We all are aware that wood fiber supplies are in lesser supply than in years past, due to a number of factors. The economic downturn, the lack of land clearing operations, and the demand for renewable energies have all eaten into the supply of fiber. An economic recovery should have a positive effect on the first two for mulch producers, but the demand for biofuels will remain a threat for years to come. One of the speakers at the Mulch and Soil Council’s annual meeting last October, Pete Stewart, the CEO of Forest2Market located in Charlotte, NC, gave some statistics regarding the push towards renewable energies and how it will affect the wood fiber supply.

Stewart pointed out that throughout the world, more and more demand for renewable fuels, such as wood pellets, is increasing the demand for wood fiber. He noted that the United Kingdom is targeting a rate of 20% of its fuel needs coming from renewable supplies by the year 2020. In order to reach this goal, it will need to import around 12 million tons of fuel pellets, at least a third of which will likely be imported from the United States. He also argues that, depending on the amount of fuel that is required to come from renewable sources in legislation pending in front of Congress today, demand for pellet fuel in the US may double in the next decade. The demand is expected to be around 60 million tons in 2012, but may reach a level of over 120 million tons by the year 2018. How will this doubling of wood fiber for fuel pellets be accomplished, and what will it do to fiber prices?

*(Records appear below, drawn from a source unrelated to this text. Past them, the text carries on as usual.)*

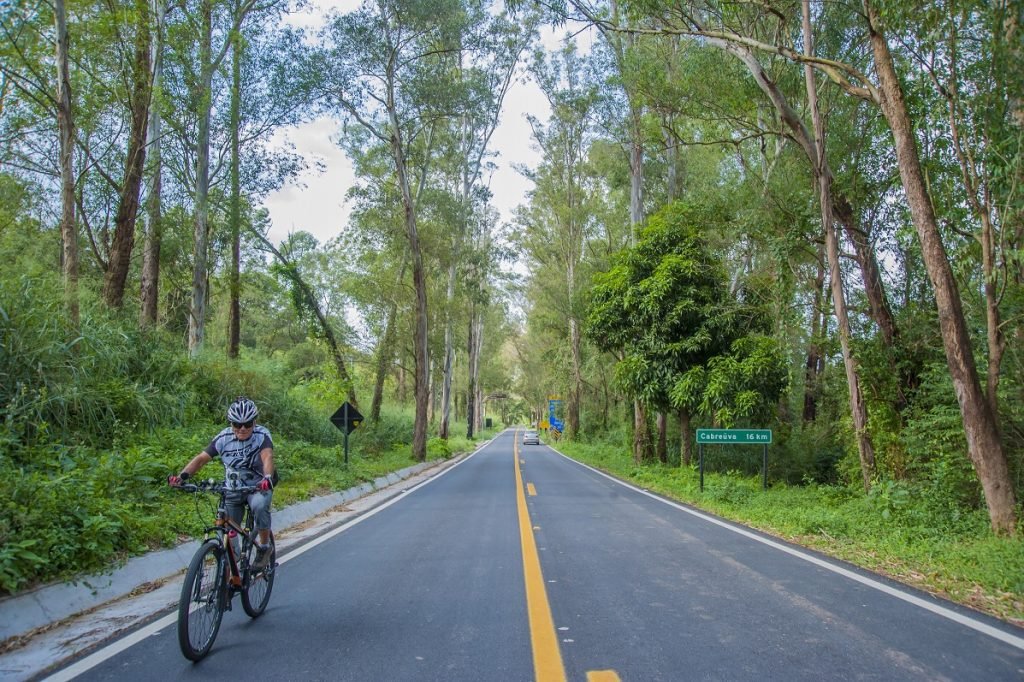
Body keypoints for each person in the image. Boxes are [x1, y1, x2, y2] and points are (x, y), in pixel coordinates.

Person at [168, 397, 276, 569]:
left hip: (257, 487)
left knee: (259, 506)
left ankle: (264, 547)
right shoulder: (224, 438)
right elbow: (202, 459)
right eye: (236, 424)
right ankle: (226, 580)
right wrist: (182, 477)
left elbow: (267, 456)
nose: (242, 429)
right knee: (227, 528)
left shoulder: (261, 435)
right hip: (233, 489)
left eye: (247, 424)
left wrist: (267, 478)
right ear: (230, 423)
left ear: (254, 422)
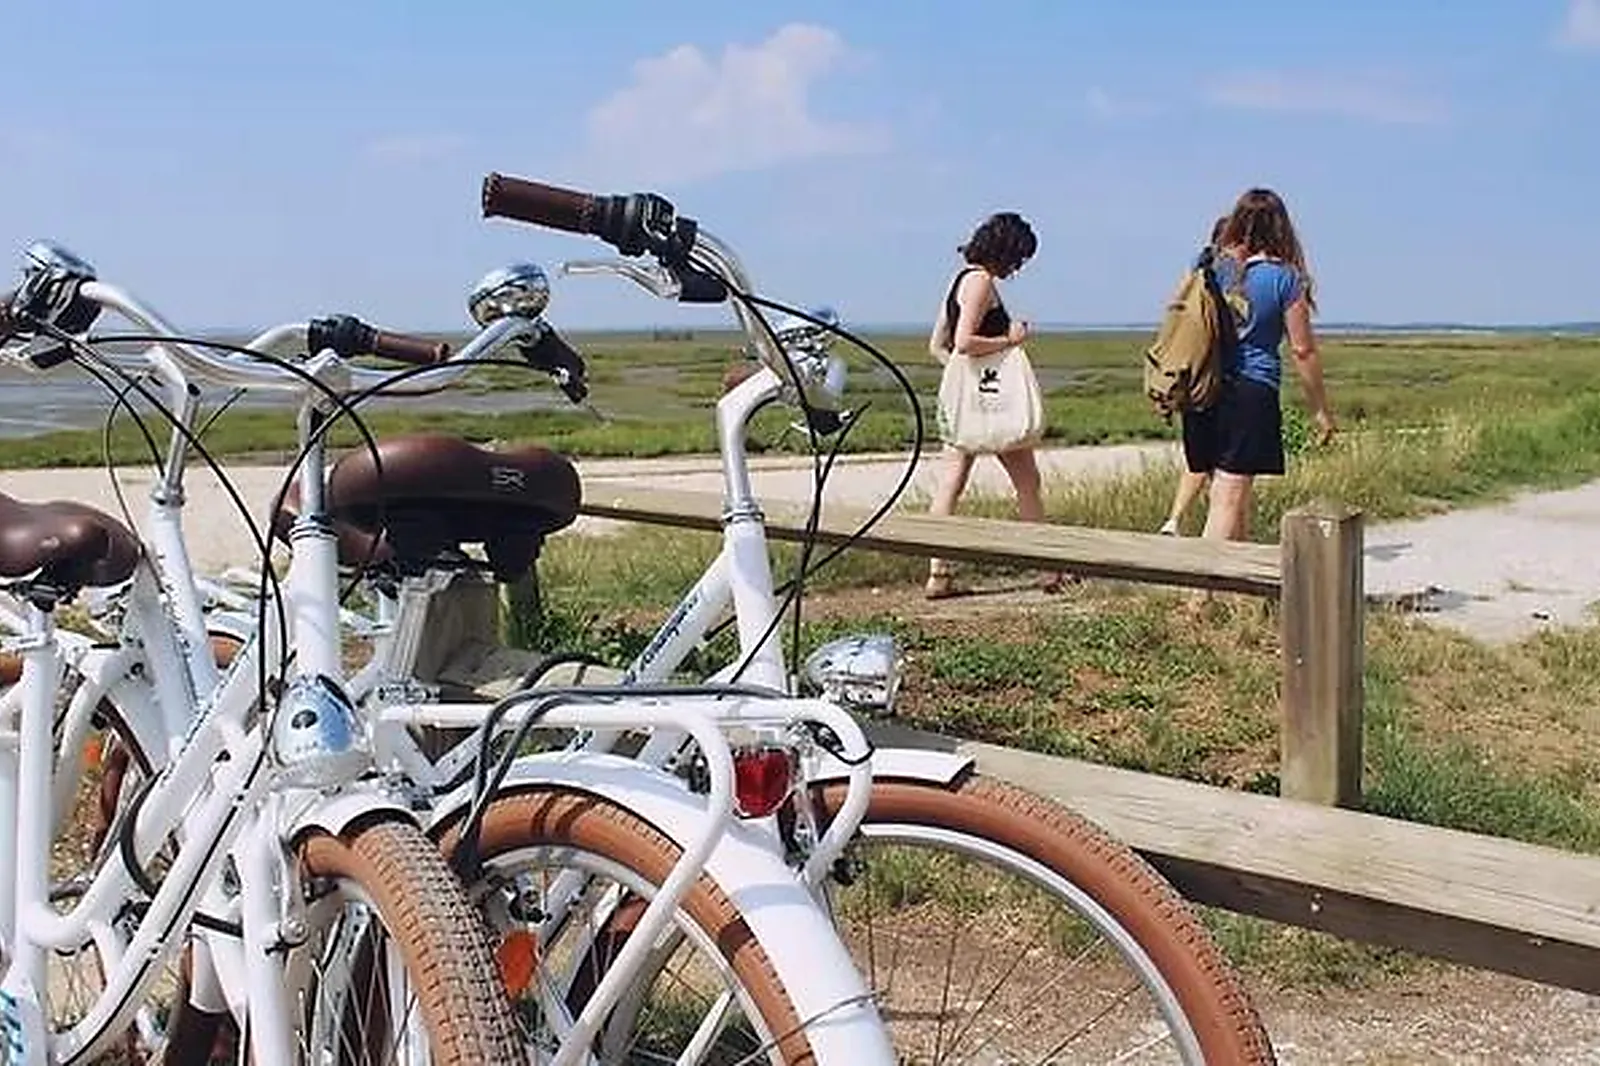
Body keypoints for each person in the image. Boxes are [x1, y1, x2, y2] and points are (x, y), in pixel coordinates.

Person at [924, 211, 1066, 599]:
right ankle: (1046, 570)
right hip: (992, 403)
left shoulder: (959, 280)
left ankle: (938, 573)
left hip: (967, 403)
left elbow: (941, 345)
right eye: (1018, 259)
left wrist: (960, 380)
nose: (1018, 268)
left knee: (950, 485)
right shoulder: (982, 283)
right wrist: (1010, 340)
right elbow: (966, 341)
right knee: (1027, 483)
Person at [1182, 188, 1336, 542]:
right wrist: (1320, 410)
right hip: (1252, 389)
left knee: (1229, 492)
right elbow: (1302, 350)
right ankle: (1198, 594)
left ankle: (1239, 592)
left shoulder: (1206, 266)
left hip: (1203, 387)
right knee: (1228, 496)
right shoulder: (1285, 279)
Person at [1159, 216, 1229, 536]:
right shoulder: (1231, 271)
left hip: (1190, 370)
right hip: (1218, 376)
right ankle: (1218, 536)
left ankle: (1174, 520)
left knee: (1197, 458)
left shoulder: (1197, 264)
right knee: (1222, 467)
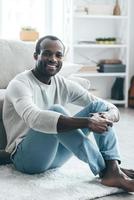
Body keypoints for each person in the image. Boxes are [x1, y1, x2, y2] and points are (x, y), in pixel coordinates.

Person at [3, 35, 134, 192]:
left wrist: (106, 116)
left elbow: (109, 107)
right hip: (26, 159)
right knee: (56, 111)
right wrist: (88, 122)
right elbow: (34, 119)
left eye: (58, 55)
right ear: (36, 56)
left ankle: (112, 168)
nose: (53, 59)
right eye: (47, 53)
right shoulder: (20, 83)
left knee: (98, 106)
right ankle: (107, 170)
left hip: (55, 157)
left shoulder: (62, 83)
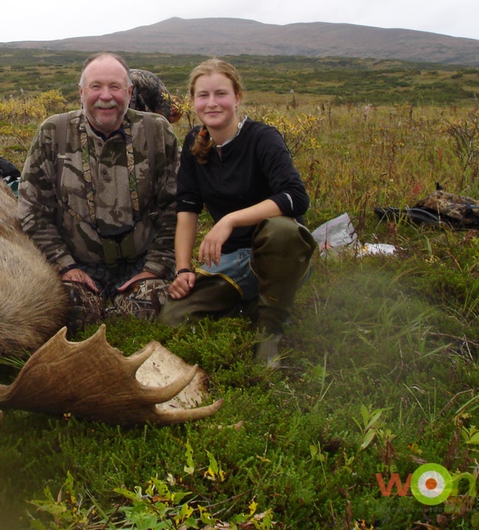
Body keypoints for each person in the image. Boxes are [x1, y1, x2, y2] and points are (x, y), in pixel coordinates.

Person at [157, 58, 316, 366]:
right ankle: (253, 306)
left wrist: (230, 219)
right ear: (193, 101)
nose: (212, 103)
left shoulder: (262, 138)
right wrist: (183, 270)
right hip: (233, 260)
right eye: (203, 95)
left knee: (281, 228)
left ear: (237, 97)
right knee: (172, 318)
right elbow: (187, 208)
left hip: (279, 257)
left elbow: (295, 197)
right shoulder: (193, 142)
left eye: (221, 94)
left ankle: (270, 333)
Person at [18, 53, 179, 330]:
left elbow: (176, 208)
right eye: (96, 87)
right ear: (81, 92)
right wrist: (64, 266)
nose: (106, 96)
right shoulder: (53, 133)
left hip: (143, 267)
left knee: (167, 311)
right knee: (58, 316)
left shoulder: (157, 132)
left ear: (129, 92)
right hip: (76, 269)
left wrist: (154, 268)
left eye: (115, 87)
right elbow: (33, 210)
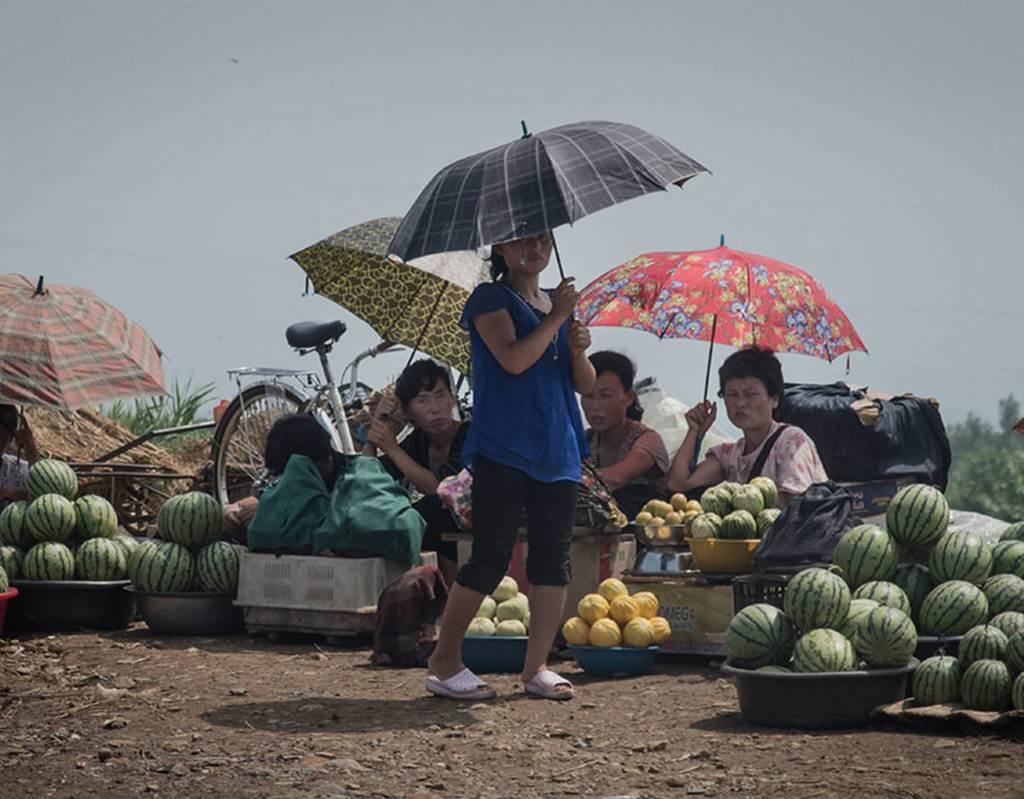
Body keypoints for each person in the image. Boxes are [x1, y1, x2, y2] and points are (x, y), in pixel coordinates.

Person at [426, 231, 595, 702]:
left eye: (543, 237)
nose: (535, 248)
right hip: (505, 445)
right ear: (499, 248)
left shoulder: (553, 302)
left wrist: (577, 344)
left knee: (552, 557)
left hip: (558, 444)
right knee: (490, 555)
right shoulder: (489, 299)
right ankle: (444, 659)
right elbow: (514, 359)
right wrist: (559, 316)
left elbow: (584, 383)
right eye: (521, 239)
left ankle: (536, 667)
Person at [667, 346, 828, 506]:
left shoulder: (792, 442)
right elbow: (679, 484)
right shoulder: (729, 454)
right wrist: (695, 431)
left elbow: (797, 508)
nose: (740, 403)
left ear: (775, 399)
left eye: (750, 394)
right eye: (732, 394)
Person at [362, 358, 469, 587]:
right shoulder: (419, 442)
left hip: (484, 519)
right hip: (445, 529)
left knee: (428, 511)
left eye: (441, 395)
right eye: (422, 400)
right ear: (408, 411)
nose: (435, 407)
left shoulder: (471, 435)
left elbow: (440, 488)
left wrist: (390, 446)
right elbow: (368, 477)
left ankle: (450, 595)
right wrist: (379, 424)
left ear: (452, 399)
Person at [223, 414, 345, 540]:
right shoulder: (293, 482)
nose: (287, 479)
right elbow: (255, 500)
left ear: (323, 462)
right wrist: (235, 512)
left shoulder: (351, 485)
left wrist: (270, 513)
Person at [580, 351, 670, 518]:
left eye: (605, 395)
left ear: (628, 397)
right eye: (588, 396)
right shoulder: (585, 440)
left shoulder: (647, 439)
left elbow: (617, 477)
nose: (595, 406)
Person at [0, 404, 40, 506]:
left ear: (11, 438)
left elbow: (44, 496)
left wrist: (30, 449)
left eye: (1, 435)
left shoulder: (18, 470)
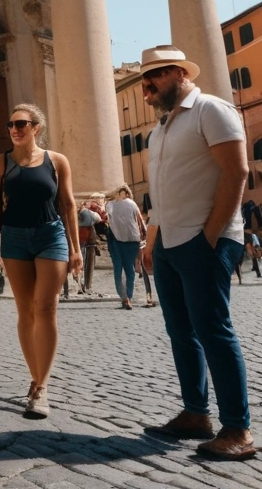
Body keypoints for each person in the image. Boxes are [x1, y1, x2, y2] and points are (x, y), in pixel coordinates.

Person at [139, 45, 255, 460]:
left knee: (214, 331)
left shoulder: (212, 110)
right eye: (142, 79)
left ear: (178, 74)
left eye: (153, 77)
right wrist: (151, 240)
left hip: (205, 239)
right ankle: (195, 414)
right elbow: (162, 192)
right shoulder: (162, 128)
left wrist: (211, 235)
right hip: (169, 241)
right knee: (181, 332)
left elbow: (237, 171)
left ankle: (238, 430)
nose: (145, 86)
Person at [0, 103, 81, 419]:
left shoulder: (57, 161)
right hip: (14, 237)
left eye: (21, 123)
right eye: (10, 124)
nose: (14, 129)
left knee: (46, 307)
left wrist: (75, 248)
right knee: (25, 310)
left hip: (51, 235)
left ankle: (41, 385)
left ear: (36, 127)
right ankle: (35, 376)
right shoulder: (0, 163)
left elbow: (67, 205)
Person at [106, 185, 146, 310]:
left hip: (120, 240)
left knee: (122, 269)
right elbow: (141, 222)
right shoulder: (131, 204)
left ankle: (126, 298)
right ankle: (127, 297)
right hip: (130, 239)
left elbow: (106, 219)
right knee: (127, 269)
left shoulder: (111, 205)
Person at [76, 201, 101, 294]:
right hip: (87, 242)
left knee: (80, 265)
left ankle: (80, 285)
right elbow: (98, 219)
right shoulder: (87, 213)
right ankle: (86, 286)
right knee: (88, 265)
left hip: (80, 241)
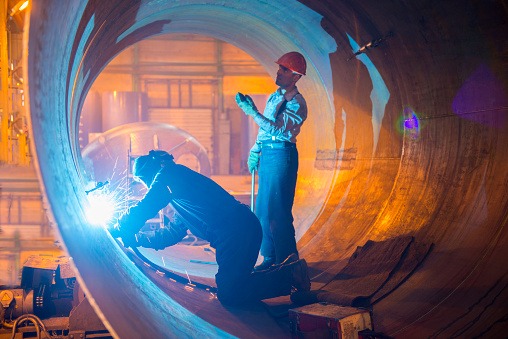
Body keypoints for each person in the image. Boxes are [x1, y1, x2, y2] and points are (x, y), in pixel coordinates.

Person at [110, 150, 310, 306]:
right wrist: (138, 239)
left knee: (230, 294)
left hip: (238, 232)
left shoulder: (170, 174)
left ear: (152, 171)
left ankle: (289, 276)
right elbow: (171, 234)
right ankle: (289, 268)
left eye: (144, 180)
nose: (146, 185)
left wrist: (120, 226)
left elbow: (147, 205)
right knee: (234, 284)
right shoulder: (178, 197)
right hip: (235, 234)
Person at [235, 51, 307, 271]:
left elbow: (277, 128)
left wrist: (252, 112)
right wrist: (256, 150)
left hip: (281, 156)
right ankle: (270, 258)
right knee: (263, 211)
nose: (279, 72)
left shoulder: (297, 104)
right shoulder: (274, 96)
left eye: (284, 70)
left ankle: (288, 261)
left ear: (295, 76)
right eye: (280, 68)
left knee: (278, 211)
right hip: (268, 154)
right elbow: (264, 129)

Stewart also notes that the current forestry management administrations do not seem to favor growing dedicated timber crops for only biofuel uses because it is expensive, time consuming, and is not guaranteed to be profitable. Better use of some of the green fiber currently discarded in many forestry processes will assist in closing this gap somewhat, but the bulk of the projected demanded wood will have to come from somewhere.